Excerpted records:
####
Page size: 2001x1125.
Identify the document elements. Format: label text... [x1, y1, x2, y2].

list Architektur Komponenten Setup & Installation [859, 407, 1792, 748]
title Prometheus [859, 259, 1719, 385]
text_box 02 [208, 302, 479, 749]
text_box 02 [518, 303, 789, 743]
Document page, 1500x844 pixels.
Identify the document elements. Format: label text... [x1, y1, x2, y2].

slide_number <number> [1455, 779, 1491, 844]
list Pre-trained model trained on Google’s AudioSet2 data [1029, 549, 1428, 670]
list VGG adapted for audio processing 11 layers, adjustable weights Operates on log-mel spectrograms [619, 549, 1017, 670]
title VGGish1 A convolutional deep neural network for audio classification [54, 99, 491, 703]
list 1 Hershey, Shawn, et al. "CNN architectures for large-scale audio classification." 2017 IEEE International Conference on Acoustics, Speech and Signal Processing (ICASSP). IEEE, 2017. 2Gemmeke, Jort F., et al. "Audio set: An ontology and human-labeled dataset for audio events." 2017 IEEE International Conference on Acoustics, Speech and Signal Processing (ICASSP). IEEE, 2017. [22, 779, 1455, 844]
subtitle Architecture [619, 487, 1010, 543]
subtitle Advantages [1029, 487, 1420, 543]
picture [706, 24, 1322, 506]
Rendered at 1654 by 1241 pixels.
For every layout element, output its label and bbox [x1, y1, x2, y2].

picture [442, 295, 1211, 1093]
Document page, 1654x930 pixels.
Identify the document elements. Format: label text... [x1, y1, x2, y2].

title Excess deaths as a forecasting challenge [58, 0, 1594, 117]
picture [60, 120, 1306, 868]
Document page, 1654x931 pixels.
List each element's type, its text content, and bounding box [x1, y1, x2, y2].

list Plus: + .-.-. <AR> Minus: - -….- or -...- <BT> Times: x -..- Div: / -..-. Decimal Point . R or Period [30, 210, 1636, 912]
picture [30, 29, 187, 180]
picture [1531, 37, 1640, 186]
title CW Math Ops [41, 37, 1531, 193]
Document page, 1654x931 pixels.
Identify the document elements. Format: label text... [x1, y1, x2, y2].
####
Instructions to follow: Format the lines above as a numbered list, omitting blank lines.

Response:
1. Page size: 2001x1125.
2. Identify the document elements. Format: label text... [x1, y1, x2, y2].
3. list Architektur Komponenten Setup & Installation [859, 407, 1792, 748]
4. title Prometheus [859, 259, 1719, 385]
5. text_box 02 [208, 302, 479, 749]
6. text_box 02 [518, 303, 789, 743]
7. Document page, 1500x844 pixels.
8. Identify the document elements. Format: label text... [x1, y1, x2, y2].
9. slide_number <number> [1455, 779, 1491, 844]
10. list Pre-trained model trained on Google’s AudioSet2 data [1029, 549, 1428, 670]
11. list VGG adapted for audio processing 11 layers, adjustable weights Operates on log-mel spectrograms [619, 549, 1017, 670]
12. title VGGish1 A convolutional deep neural network for audio classification [54, 99, 491, 703]
13. list 1 Hershey, Shawn, et al. "CNN architectures for large-scale audio classification." 2017 IEEE International Conference on Acoustics, Speech and Signal Processing (ICASSP). IEEE, 2017. 2Gemmeke, Jort F., et al. "Audio set: An ontology and human-labeled dataset for audio events." 2017 IEEE International Conference on Acoustics, Speech and Signal Processing (ICASSP). IEEE, 2017. [22, 779, 1455, 844]
14. subtitle Architecture [619, 487, 1010, 543]
15. subtitle Advantages [1029, 487, 1420, 543]
16. picture [706, 24, 1322, 506]
17. Rendered at 1654 by 1241 pixels.
18. For every layout element, output its label and bbox [x1, y1, x2, y2].
19. picture [442, 295, 1211, 1093]
20. Document page, 1654x930 pixels.
21. Identify the document elements. Format: label text... [x1, y1, x2, y2].
22. title Excess deaths as a forecasting challenge [58, 0, 1594, 117]
23. picture [60, 120, 1306, 868]
24. Document page, 1654x931 pixels.
25. List each element's type, its text content, and bounding box [x1, y1, x2, y2].
26. list Plus: + .-.-. <AR> Minus: - -….- or -...- <BT> Times: x -..- Div: / -..-. Decimal Point . R or Period [30, 210, 1636, 912]
27. picture [30, 29, 187, 180]
28. picture [1531, 37, 1640, 186]
29. title CW Math Ops [41, 37, 1531, 193]
30. Document page, 1654x931 pixels.
31. Identify the document elements. Format: label text... [x1, y1, x2, y2].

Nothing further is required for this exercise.